Medal's decision to capture actions rather than raw keystrokes was initially driven by privacy concerns, but this approach created one of the world's most valuable AI training datasets. (17:58) Instead of logging specific keys like W, A, S, D, Medal converts inputs to semantic actions (jump, walk left, aim up) which preserves user privacy while providing clean training signals. This approach required thousands of human labelers to map every possible action across different games over 18 months, creating ground truth action labels for 3.8 billion clips. The result is a dataset that captures the perception-action loop (perceive, act, state update, repeat) that's fundamental to training intelligent agents—without compromising user privacy.
Medal's core innovation is retroactive video recording—the system continuously records gameplay in memory, and players hit a button to save the last 30 seconds only after something interesting happens. (21:21) This approach is similar to Tesla's FSD bug reporting system and creates a natural selection bias toward exceptional moments. Unlike traditional recording where you must remember to start and stop, retroactive clipping captures authentic peak performance without changing player behavior. The baseline of Medal's dataset is peak human performance because players only clip their best moments, creating training data that represents the upper bounds of human capability rather than average gameplay.
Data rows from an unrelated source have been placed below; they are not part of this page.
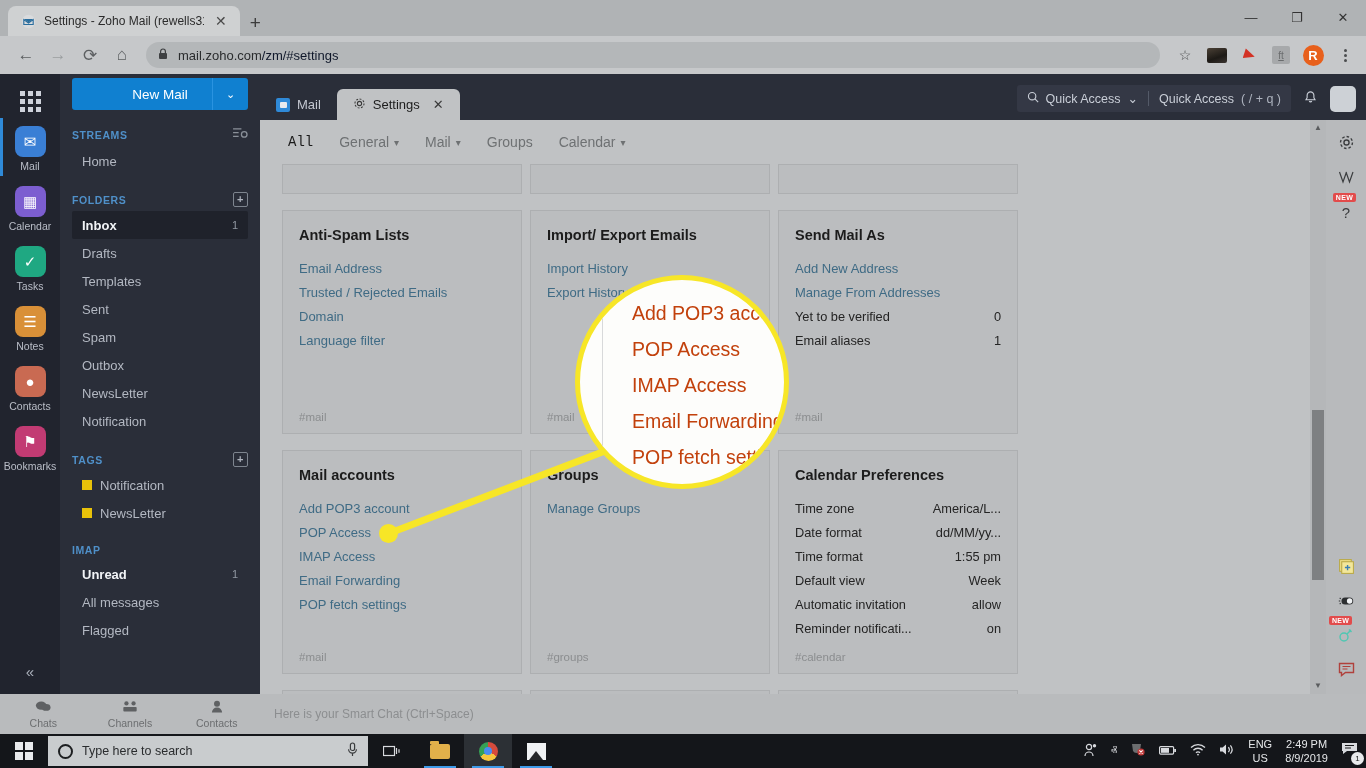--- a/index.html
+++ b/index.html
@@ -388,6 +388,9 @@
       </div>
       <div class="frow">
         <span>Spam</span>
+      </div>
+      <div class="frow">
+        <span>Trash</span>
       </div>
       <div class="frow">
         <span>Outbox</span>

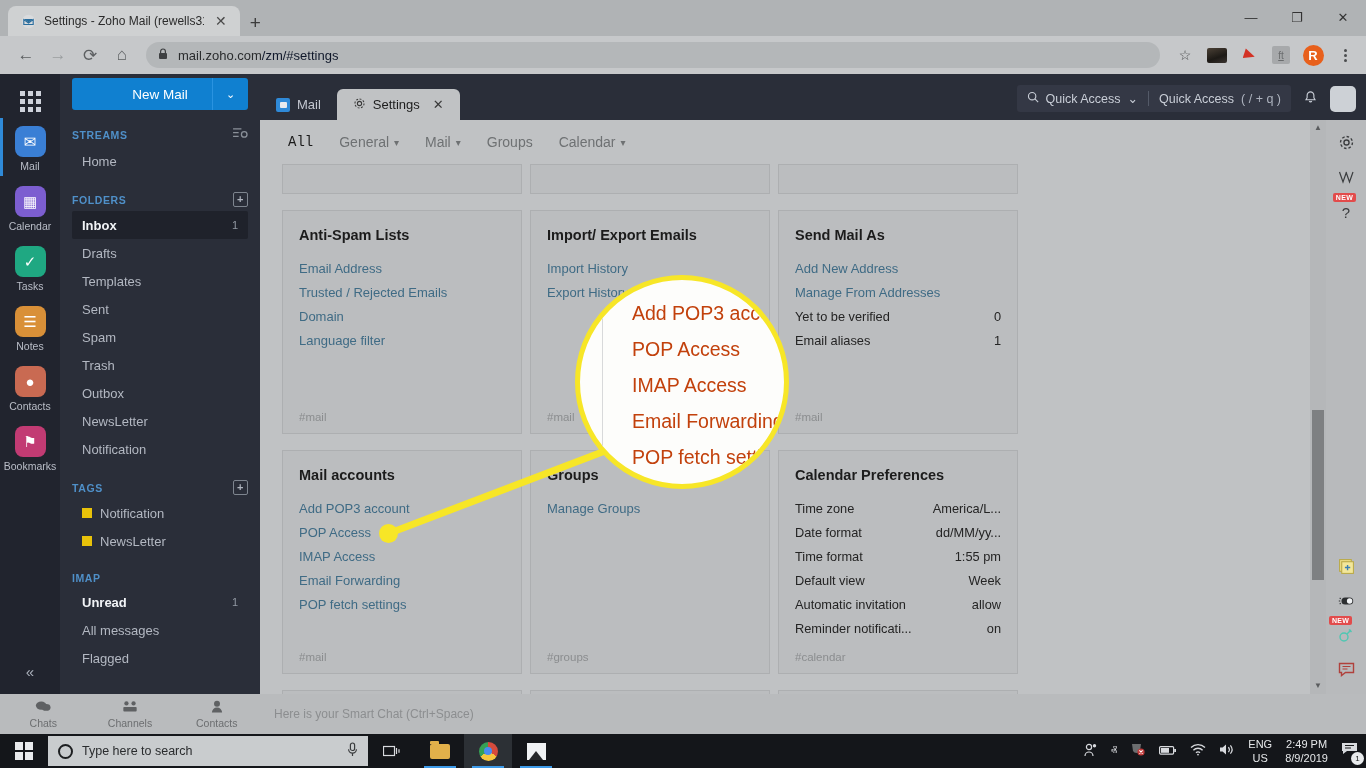--- a/index.html
+++ b/index.html
@@ -557,7 +557,7 @@
             </div>
             <div class="c-kv">
               <span class="k">Time format</span>
-              <span>1:55 pm</span>
+              <span>1:00 pm</span>
             </div>
             <div class="c-kv">
               <span class="k">Default view</span>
True world models go beyond video generation—they must understand physics, maintain spatial memory, and handle partial observability like smoke or camera shake. (08:43) GI's world models demonstrate sophisticated capabilities: maintaining position through smoke clouds, handling rapid camera movements with mouse sensitivity, and even inheriting real-world physics like camera shake during explosions (which doesn't occur in the actual game). The models use 4-second memory windows and can unstick themselves from spatial errors, showing genuine spatial-temporal reasoning rather than simple pattern matching.
Video games offer advantages over YouTube videos for training spatial intelligence because they eliminate multiple layers of information loss. (13:09) With real-world videos, you must solve pose estimation, then inverse dynamics, then account for optical dynamics of eye movement—three levels of information loss. In games, players directly control the camera with their hands, simulating optical dynamics perfectly. Games also provide diverse environments (tens of thousands on PC vs. hundreds in VR) and represent every type of spatial reasoning task from navigation to tool use across different simulated worlds.
GI successfully demonstrated transfer from arcade-style games to realistic games to real-world video using the same perception-action architecture. (05:27) Their models can label any video on the internet by predicting what actions a human would take if controlling that scenario with keyboard and mouse. This transfer capability suggests that spatial intelligence learned in simulated environments can generalize to physical reality, making games a viable foundation for training general intelligence agents that could eventually control robots or navigate the real world.